Extracted material:
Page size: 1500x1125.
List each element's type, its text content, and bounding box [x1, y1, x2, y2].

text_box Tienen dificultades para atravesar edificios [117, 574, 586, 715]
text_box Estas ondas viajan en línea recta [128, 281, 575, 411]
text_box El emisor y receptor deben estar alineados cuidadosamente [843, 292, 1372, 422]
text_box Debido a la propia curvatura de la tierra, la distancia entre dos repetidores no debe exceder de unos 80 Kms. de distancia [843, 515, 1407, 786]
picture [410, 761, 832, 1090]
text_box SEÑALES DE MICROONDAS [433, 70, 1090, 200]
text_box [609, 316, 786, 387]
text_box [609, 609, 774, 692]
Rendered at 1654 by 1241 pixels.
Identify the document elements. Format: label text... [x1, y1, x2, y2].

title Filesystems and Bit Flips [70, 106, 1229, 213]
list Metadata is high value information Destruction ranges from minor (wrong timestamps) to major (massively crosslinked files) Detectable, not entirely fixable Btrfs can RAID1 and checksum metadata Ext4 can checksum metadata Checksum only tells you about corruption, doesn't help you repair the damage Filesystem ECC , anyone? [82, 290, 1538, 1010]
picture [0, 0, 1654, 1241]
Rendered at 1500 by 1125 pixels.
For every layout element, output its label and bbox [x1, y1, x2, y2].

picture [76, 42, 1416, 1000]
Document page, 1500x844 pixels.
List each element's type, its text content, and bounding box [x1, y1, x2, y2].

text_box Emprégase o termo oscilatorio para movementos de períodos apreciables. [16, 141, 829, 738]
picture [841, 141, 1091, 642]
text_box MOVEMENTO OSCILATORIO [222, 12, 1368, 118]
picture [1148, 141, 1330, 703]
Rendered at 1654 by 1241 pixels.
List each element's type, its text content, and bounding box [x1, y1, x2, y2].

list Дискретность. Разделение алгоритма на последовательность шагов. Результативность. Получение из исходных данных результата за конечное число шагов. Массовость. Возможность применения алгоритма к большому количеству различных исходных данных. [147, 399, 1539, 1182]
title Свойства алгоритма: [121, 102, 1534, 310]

What you have to do: Reproduce every line of the material above word for word.

Response to the exercise:
Page size: 1500x1125.
List each element's type, its text content, and bounding box [x1, y1, x2, y2].

text_box Tienen dificultades para atravesar edificios [117, 574, 586, 715]
text_box Estas ondas viajan en línea recta [128, 281, 575, 411]
text_box El emisor y receptor deben estar alineados cuidadosamente [843, 292, 1372, 422]
text_box Debido a la propia curvatura de la tierra, la distancia entre dos repetidores no debe exceder de unos 80 Kms. de distancia [843, 515, 1407, 786]
picture [410, 761, 832, 1090]
text_box SEÑALES DE MICROONDAS [433, 70, 1090, 200]
text_box [609, 316, 786, 387]
text_box [609, 609, 774, 692]
Rendered at 1654 by 1241 pixels.
Identify the document elements. Format: label text... [x1, y1, x2, y2].

title Filesystems and Bit Flips [70, 106, 1229, 213]
list Metadata is high value information Destruction ranges from minor (wrong timestamps) to major (massively crosslinked files) Detectable, not entirely fixable Btrfs can RAID1 and checksum metadata Ext4 can checksum metadata Checksum only tells you about corruption, doesn't help you repair the damage Filesystem ECC , anyone? [82, 290, 1538, 1010]
picture [0, 0, 1654, 1241]
Rendered at 1500 by 1125 pixels.
For every layout element, output its label and bbox [x1, y1, x2, y2].

picture [76, 42, 1416, 1000]
Document page, 1500x844 pixels.
List each element's type, its text content, and bounding box [x1, y1, x2, y2].

text_box Emprégase o termo oscilatorio para movementos de períodos apreciables. [16, 141, 829, 738]
picture [841, 141, 1091, 642]
text_box MOVEMENTO OSCILATORIO [222, 12, 1368, 118]
picture [1148, 141, 1330, 703]
Rendered at 1654 by 1241 pixels.
List each element's type, its text content, and bounding box [x1, y1, x2, y2].

list Дискретность. Разделение алгоритма на последовательность шагов. Результативность. Получение из исходных данных результата за конечное число шагов. Массовость. Возможность применения алгоритма к большому количеству различных исходных данных. [147, 399, 1539, 1182]
title Свойства алгоритма: [121, 102, 1534, 310]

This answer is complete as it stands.